● WHAT THIS TASK INVOLVES
Your response should reproduce every line of the entries that contains the word "куриная".

● RECORDS TO USE
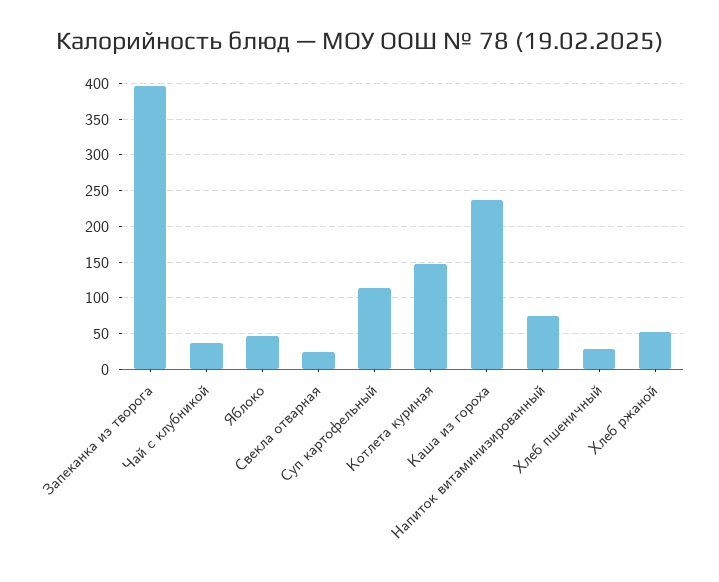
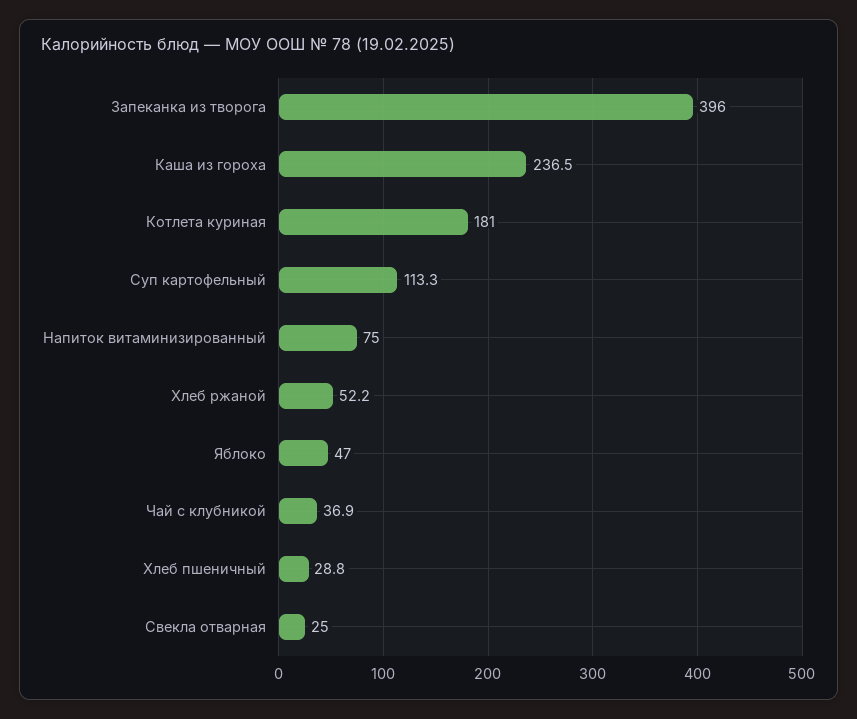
  {
    "Запеканка из творога": 396,
    "Чай с клубникой": 36.9,
    "Яблоко": 47,
    "Свекла отварная": 25,
    "Суп картофельный": 113.3,
-   "Котлета куриная": 150,
+   "Котлета куриная": 181,
    "Каша из гороха": 236.5,
    "Напиток витаминизированный": 75,
    "Хлеб пшеничный": 28.8,
    "Хлеб ржаной": 52.2
  }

● ANSWER TO THIS EXERCISE
-   "Котлета куриная": 150,
+   "Котлета куриная": 181,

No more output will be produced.